On October 7, 1994, the President transmitted the 1982 U.N. Law of the Sea (LOS) Convention, with its Deep Seabed Mining Implementing Agreement, to the Senate for advice and consent. DoD has long supported the United States becoming a party to the Convention, provided concerns with its deep seabed mining provisions could be adequately addressed. The agreement implementing Part XI of the 1982 LOS Convention removed those concerns and cleared the way for U.S. acceptance of the entire Convention, which is of major strategic and economic importance to the United States.
The value of the LOS Convention lies in the fact that it provides an authoritative compilation of the law governing the world's oceans, which supports operational rights essential to the planning and execution of the national defense strategy. By ratifying the treaty, the nations of the world, once and for all, are agreeing to be bound to principles that strike a complex but deliberate balance between maritime and coastal interests. On the one hand, the law that is codified in the Convention allows the Untied States to meet its national security requirements by assuring operational mobility and flexibility on, under, and over the world's oceans. At the same time, it recognizes a coastal state's interest in managing and protecting valuable offshore resources and coastal areas.

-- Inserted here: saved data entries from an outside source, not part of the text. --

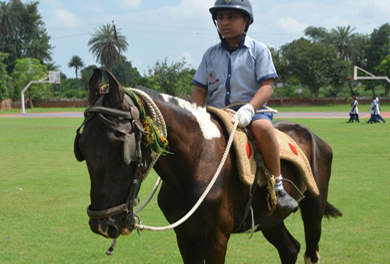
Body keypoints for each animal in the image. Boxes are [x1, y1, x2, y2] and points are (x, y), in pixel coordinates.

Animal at [74, 68, 342, 264]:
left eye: (122, 147)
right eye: (82, 149)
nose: (102, 224)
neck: (197, 162)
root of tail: (313, 136)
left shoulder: (217, 238)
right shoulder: (185, 236)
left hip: (313, 208)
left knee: (310, 252)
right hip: (269, 218)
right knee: (290, 249)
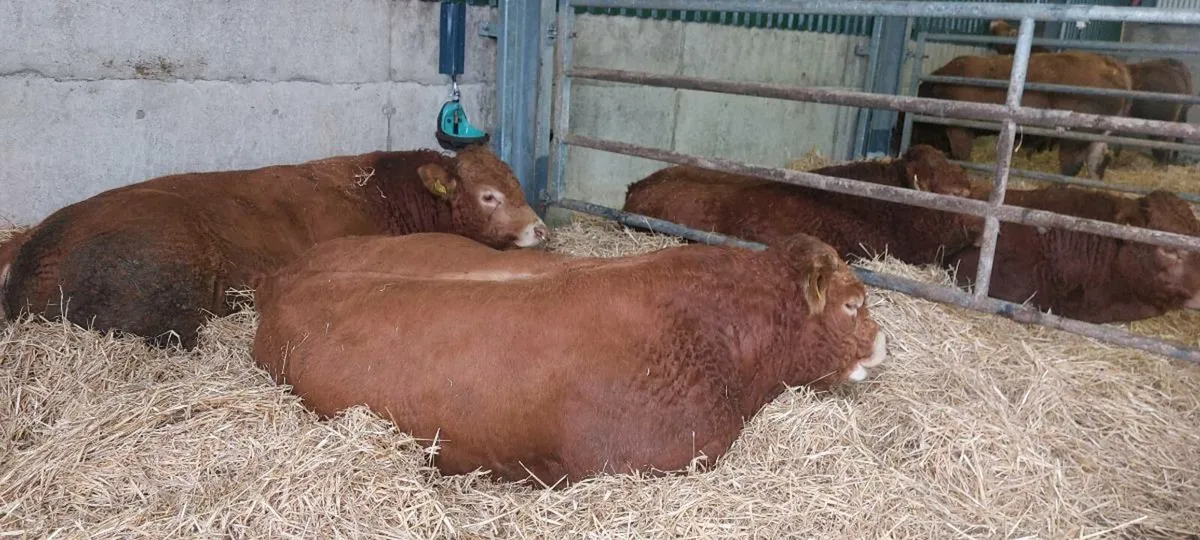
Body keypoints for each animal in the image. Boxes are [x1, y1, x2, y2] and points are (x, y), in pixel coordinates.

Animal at [899, 51, 1133, 180]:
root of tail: (1113, 66)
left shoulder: (959, 129)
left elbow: (961, 155)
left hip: (1075, 136)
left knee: (1072, 165)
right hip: (1098, 135)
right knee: (1097, 163)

It is this balance which the United States believes will lead to the Convention's widespread acceptability among diverse interest groups and promote the legal stability for the oceans that has been sought for so long.

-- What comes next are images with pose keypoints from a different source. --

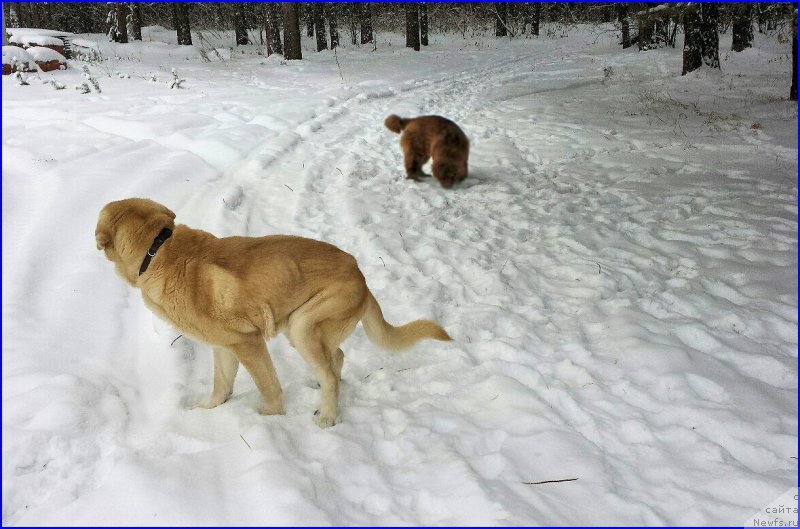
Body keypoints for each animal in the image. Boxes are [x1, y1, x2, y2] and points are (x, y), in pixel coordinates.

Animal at [95, 197, 450, 424]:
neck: (158, 250)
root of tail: (360, 275)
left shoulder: (248, 342)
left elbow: (268, 386)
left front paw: (270, 416)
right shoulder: (226, 347)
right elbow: (221, 384)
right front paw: (211, 409)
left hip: (302, 326)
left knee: (331, 371)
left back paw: (328, 415)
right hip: (304, 329)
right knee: (336, 358)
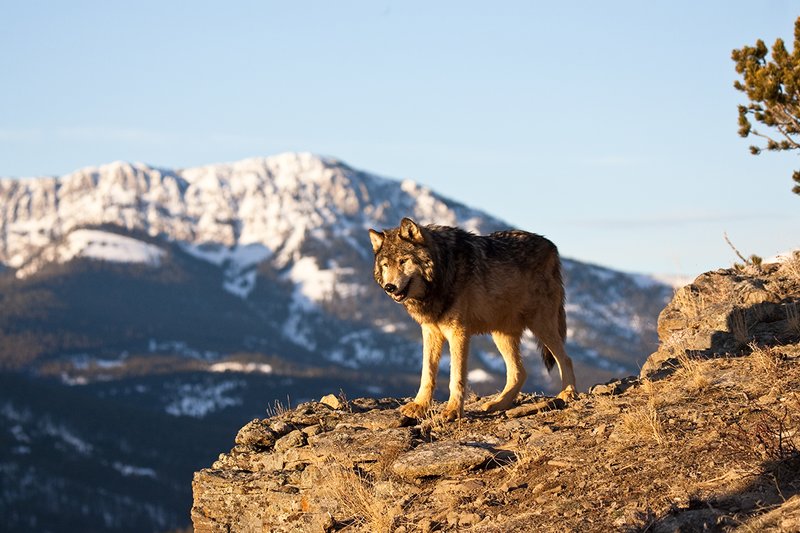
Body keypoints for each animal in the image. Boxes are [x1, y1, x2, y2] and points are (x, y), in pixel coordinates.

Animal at [369, 217, 576, 421]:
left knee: (565, 359)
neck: (443, 270)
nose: (389, 287)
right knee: (519, 372)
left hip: (540, 325)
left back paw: (567, 394)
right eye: (386, 265)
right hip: (501, 334)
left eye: (403, 261)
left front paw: (453, 411)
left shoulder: (458, 333)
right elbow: (427, 373)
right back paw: (498, 404)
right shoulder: (430, 331)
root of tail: (552, 246)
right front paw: (420, 406)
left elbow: (457, 376)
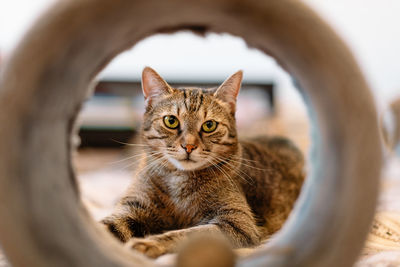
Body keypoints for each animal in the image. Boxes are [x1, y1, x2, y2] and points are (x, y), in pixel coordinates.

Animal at [101, 67, 304, 260]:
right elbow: (107, 226)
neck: (179, 182)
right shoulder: (134, 207)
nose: (189, 146)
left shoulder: (237, 222)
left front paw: (149, 243)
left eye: (209, 125)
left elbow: (187, 234)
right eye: (171, 121)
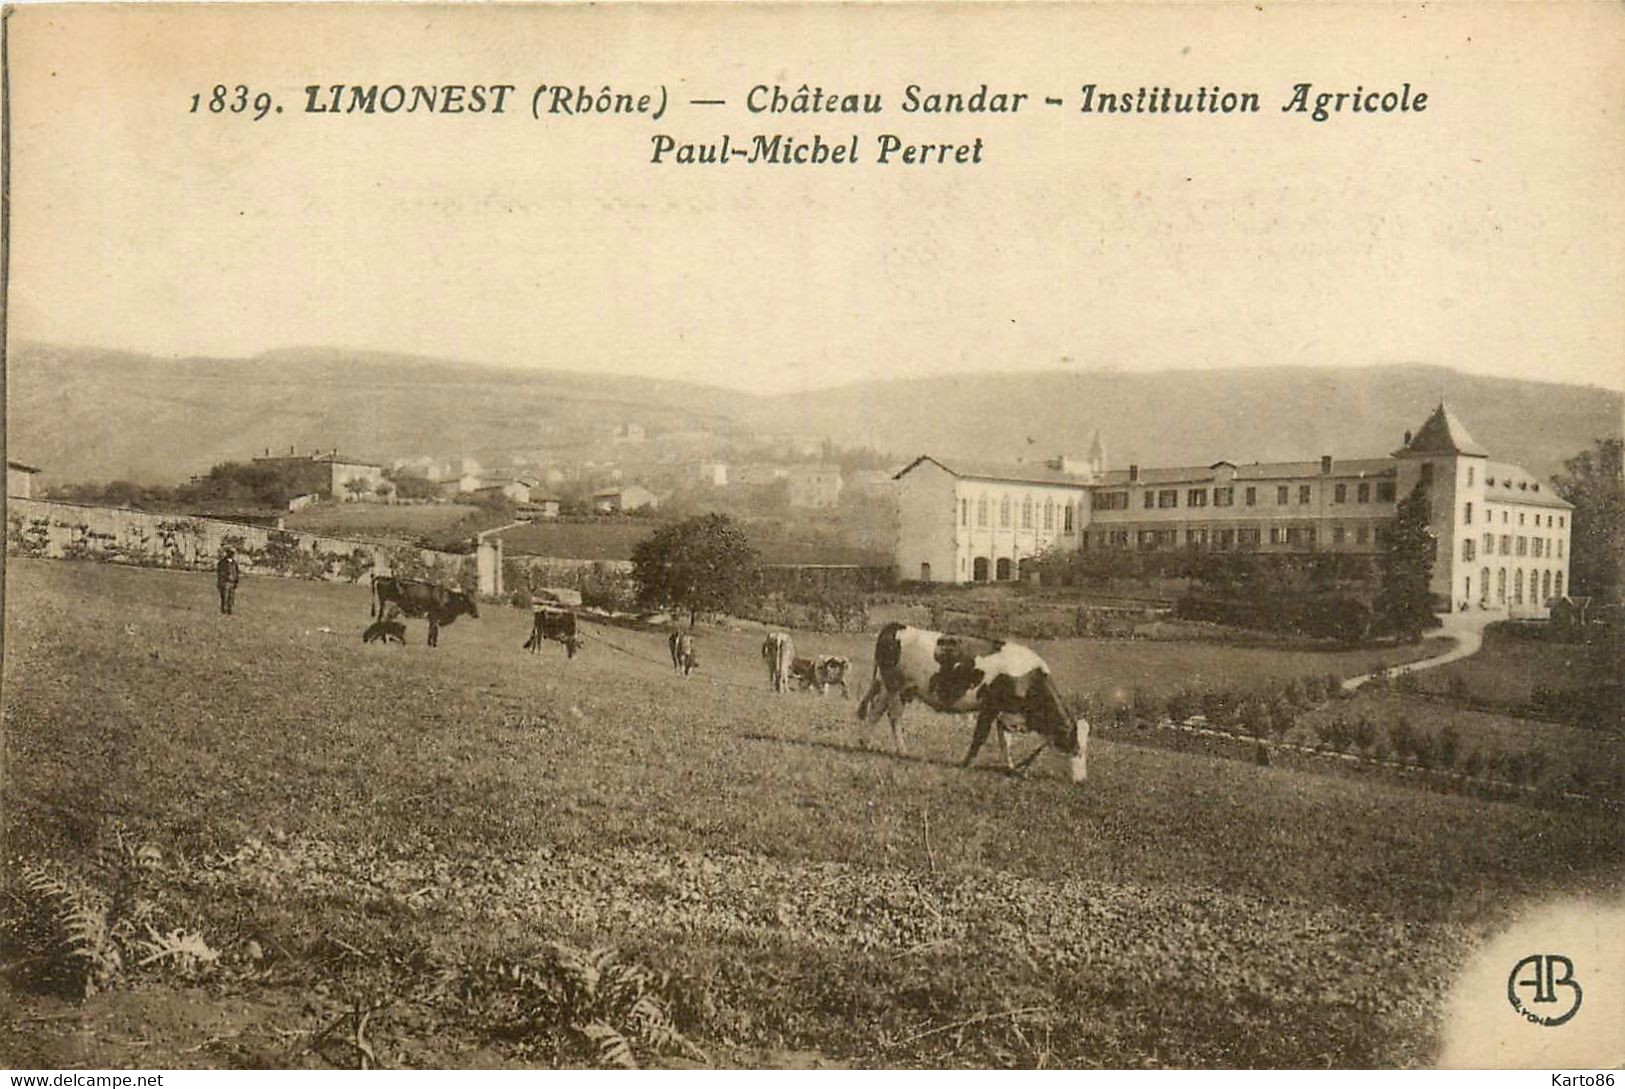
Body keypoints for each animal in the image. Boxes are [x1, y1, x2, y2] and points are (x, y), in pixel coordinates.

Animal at [851, 624, 1092, 786]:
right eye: (1076, 748)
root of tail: (897, 626)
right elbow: (980, 736)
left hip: (890, 687)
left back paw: (864, 742)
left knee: (876, 711)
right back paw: (903, 751)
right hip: (897, 688)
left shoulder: (1005, 713)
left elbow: (1005, 741)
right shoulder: (989, 706)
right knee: (894, 717)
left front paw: (1010, 767)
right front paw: (966, 763)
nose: (1082, 780)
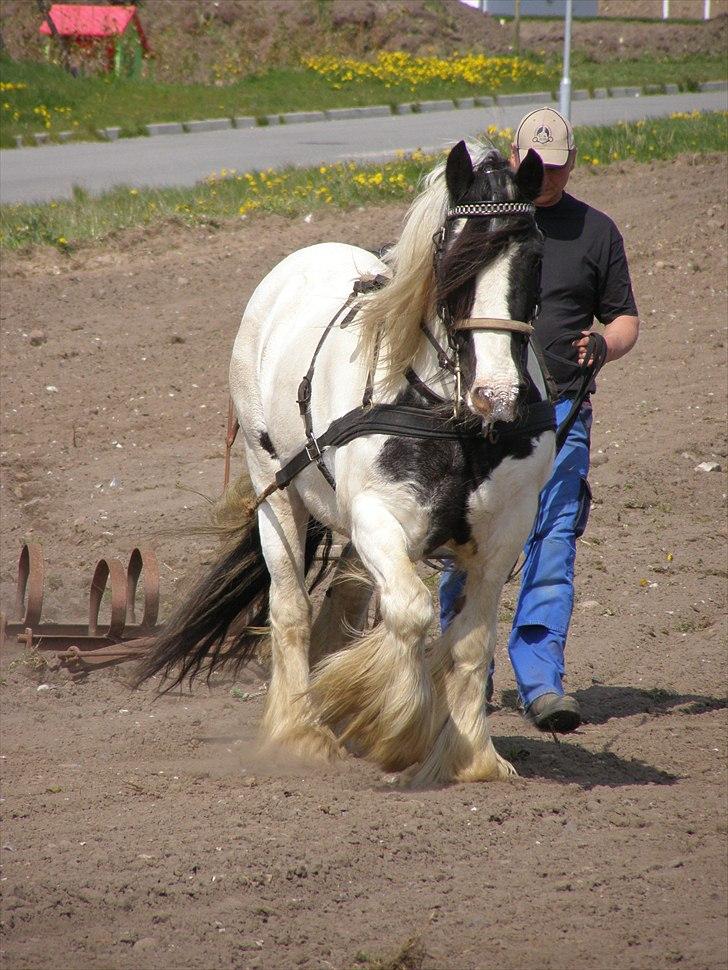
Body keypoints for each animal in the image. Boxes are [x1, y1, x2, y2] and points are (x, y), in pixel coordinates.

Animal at [136, 140, 556, 784]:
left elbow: (468, 644)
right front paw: (393, 729)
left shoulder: (503, 534)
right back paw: (300, 729)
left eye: (532, 254)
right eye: (452, 253)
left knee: (345, 601)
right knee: (290, 608)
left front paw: (472, 757)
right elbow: (410, 612)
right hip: (275, 490)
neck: (449, 415)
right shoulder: (377, 517)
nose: (499, 396)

Specifically, the Convention strengthens U.S. national security by confirming high seas freedoms of navigation and overflight, detailing passage rights through international straits and archipelagic waters, guaranteeing the right of innocent passage through foreign territorial seas, establishing limits on coastal state rights to extend maritime zones to the detriment of traditional navigational freedoms, and preserving the sovereign immune status of U.S. armed forces ships and aircraft. By confirming these rights in a universally recognized treaty, the Convention will also reduce prospects for disagreements with coastal nations during military operations.
In short, the international law of the sea spelled out in the LOS Convention ensures operational rights that are essential to the planning and execution of U.S. national defense strategy. It does this by guaranteeing that key sea and air lines of communication will remain open as a matter of legal right -- not contingent upon approval by coastal and island states along the route or in the area of operations. The benefits of the Convention can best be realized by the Untied States becoming a party to the Convention and continuing its leadership role in maritime matters.